▶ **Problem**
Turn every line of the listing into a numbered list, one line per item, leaving out any blank lines.

=-=-=-=-=

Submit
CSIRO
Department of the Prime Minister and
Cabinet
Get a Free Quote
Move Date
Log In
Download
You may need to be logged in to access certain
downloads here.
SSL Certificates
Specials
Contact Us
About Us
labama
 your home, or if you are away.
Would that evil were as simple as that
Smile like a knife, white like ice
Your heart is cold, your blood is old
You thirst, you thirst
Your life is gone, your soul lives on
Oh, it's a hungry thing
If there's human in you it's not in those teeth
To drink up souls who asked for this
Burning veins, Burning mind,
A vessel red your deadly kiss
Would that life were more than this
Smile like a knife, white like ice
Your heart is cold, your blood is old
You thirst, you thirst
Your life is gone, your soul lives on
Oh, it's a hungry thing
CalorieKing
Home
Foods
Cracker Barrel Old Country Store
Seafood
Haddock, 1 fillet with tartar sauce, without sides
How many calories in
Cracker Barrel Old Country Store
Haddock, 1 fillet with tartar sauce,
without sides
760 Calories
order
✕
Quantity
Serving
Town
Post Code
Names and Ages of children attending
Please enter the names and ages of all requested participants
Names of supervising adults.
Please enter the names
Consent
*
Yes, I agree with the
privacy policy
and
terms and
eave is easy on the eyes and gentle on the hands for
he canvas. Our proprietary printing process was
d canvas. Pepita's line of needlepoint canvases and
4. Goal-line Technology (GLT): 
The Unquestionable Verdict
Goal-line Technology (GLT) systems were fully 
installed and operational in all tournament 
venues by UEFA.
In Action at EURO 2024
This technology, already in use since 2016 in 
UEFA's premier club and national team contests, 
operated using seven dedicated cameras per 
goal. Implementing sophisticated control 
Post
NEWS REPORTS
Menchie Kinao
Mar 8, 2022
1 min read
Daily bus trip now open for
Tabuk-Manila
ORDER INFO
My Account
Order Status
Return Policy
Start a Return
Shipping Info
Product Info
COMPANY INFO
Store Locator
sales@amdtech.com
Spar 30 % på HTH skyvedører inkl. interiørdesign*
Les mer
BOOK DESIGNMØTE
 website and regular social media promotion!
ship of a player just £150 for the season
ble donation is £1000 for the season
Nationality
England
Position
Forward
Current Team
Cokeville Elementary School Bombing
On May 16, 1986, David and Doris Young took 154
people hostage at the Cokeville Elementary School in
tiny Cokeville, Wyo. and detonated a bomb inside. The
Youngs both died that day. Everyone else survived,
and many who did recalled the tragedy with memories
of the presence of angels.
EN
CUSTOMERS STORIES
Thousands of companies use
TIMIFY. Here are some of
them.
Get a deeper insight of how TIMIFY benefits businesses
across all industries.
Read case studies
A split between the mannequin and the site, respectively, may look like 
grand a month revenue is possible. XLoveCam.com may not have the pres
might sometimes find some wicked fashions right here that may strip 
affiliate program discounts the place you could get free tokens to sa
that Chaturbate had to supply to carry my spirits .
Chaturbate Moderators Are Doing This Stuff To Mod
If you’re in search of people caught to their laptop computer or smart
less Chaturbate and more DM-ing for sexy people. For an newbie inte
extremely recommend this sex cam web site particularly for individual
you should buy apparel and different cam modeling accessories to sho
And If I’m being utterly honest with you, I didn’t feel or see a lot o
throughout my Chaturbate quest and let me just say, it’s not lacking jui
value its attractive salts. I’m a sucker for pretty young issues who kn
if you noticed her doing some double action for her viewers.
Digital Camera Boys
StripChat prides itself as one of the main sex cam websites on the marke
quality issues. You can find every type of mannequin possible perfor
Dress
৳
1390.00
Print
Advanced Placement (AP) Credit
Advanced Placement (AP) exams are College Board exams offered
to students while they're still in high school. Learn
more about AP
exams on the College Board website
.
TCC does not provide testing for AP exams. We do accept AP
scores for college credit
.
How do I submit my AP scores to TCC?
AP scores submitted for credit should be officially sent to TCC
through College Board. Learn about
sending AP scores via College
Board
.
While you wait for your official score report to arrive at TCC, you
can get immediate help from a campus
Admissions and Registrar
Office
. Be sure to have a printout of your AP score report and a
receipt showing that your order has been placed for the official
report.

=-=-=-=-=

▶ **Answer section**
1. Submit
2. CSIRO
3. Department of the Prime Minister and
4. Cabinet
5. Get a Free Quote
6. Move Date
7. Log In
8. Download
9. You may need to be logged in to access certain
10. downloads here.
11. SSL Certificates
12. Specials
13. Contact Us
14. About Us
15. labama
16.  your home, or if you are away.
17. Would that evil were as simple as that
18. Smile like a knife, white like ice
19. Your heart is cold, your blood is old
20. You thirst, you thirst
21. Your life is gone, your soul lives on
22. Oh, it's a hungry thing
23. If there's human in you it's not in those teeth
24. To drink up souls who asked for this
25. Burning veins, Burning mind,
26. A vessel red your deadly kiss
27. Would that life were more than this
28. Smile like a knife, white like ice
29. Your heart is cold, your blood is old
30. You thirst, you thirst
31. Your life is gone, your soul lives on
32. Oh, it's a hungry thing
33. CalorieKing
34. Home
35. Foods
36. Cracker Barrel Old Country Store
37. Seafood
38. Haddock, 1 fillet with tartar sauce, without sides
39. How many calories in
40. Cracker Barrel Old Country Store
41. Haddock, 1 fillet with tartar sauce,
42. without sides
43. 760 Calories
44. order
45. ✕
46. Quantity
47. Serving
48. Town
49. Post Code
50. Names and Ages of children attending
51. Please enter the names and ages of all requested participants
52. Names of supervising adults.
53. Please enter the names
54. Consent
55. *
56. Yes, I agree with the
57. privacy policy
58. and
59. terms and
60. eave is easy on the eyes and gentle on the hands for
61. he canvas. Our proprietary printing process was
62. d canvas. Pepita's line of needlepoint canvases and
63. 4. Goal-line Technology (GLT): 
64. The Unquestionable Verdict
65. Goal-line Technology (GLT) systems were fully 
66. installed and operational in all tournament 
67. venues by UEFA.
68. In Action at EURO 2024
69. This technology, already in use since 2016 in 
70. UEFA's premier club and national team contests, 
71. operated using seven dedicated cameras per 
72. goal. Implementing sophisticated control 
73. Post
74. NEWS REPORTS
75. Menchie Kinao
76. Mar 8, 2022
77. 1 min read
78. Daily bus trip now open for
79. Tabuk-Manila
80. ORDER INFO
81. My Account
82. Order Status
83. Return Policy
84. Start a Return
85. Shipping Info
86. Product Info
87. COMPANY INFO
88. Store Locator
89. sales@amdtech.com
90. Spar 30 % på HTH skyvedører inkl. interiørdesign*
91. Les mer
92. BOOK DESIGNMØTE
93.  website and regular social media promotion!
94. ship of a player just £150 for the season
95. ble donation is £1000 for the season
96. Nationality
97. England
98. Position
99. Forward
100. Current Team
101. Cokeville Elementary School Bombing
102. On May 16, 1986, David and Doris Young took 154
103. people hostage at the Cokeville Elementary School in
104. tiny Cokeville, Wyo. and detonated a bomb inside. The
105. Youngs both died that day. Everyone else survived,
106. and many who did recalled the tragedy with memories
107. of the presence of angels.
108. EN
109. CUSTOMERS STORIES
110. Thousands of companies use
111. TIMIFY. Here are some of
112. them.
113. Get a deeper insight of how TIMIFY benefits businesses
114. across all industries.
115. Read case studies
116. A split between the mannequin and the site, respectively, may look like 
117. grand a month revenue is possible. XLoveCam.com may not have the pres
118. might sometimes find some wicked fashions right here that may strip 
119. affiliate program discounts the place you could get free tokens to sa
120. that Chaturbate had to supply to carry my spirits .
121. Chaturbate Moderators Are Doing This Stuff To Mod
122. If you’re in search of people caught to their laptop computer or smart
123. less Chaturbate and more DM-ing for sexy people. For an newbie inte
124. extremely recommend this sex cam web site particularly for individual
125. you should buy apparel and different cam modeling accessories to sho
126. And If I’m being utterly honest with you, I didn’t feel or see a lot o
127. throughout my Chaturbate quest and let me just say, it’s not lacking jui
128. value its attractive salts. I’m a sucker for pretty young issues who kn
129. if you noticed her doing some double action for her viewers.
130. Digital Camera Boys
131. StripChat prides itself as one of the main sex cam websites on the marke
132. quality issues. You can find every type of mannequin possible perfor
133. Dress
134. ৳
135. 1390.00
136. Print
137. Advanced Placement (AP) Credit
138. Advanced Placement (AP) exams are College Board exams offered
139. to students while they're still in high school. Learn
140. more about AP
141. exams on the College Board website
142. .
143. TCC does not provide testing for AP exams. We do accept AP
144. scores for college credit
145. .
146. How do I submit my AP scores to TCC?
147. AP scores submitted for credit should be officially sent to TCC
148. through College Board. Learn about
149. sending AP scores via College
150. Board
151. .
152. While you wait for your official score report to arrive at TCC, you
153. can get immediate help from a campus
154. Admissions and Registrar
155. Office
156. . Be sure to have a printout of your AP score report and a
157. receipt showing that your order has been placed for the official
158. report.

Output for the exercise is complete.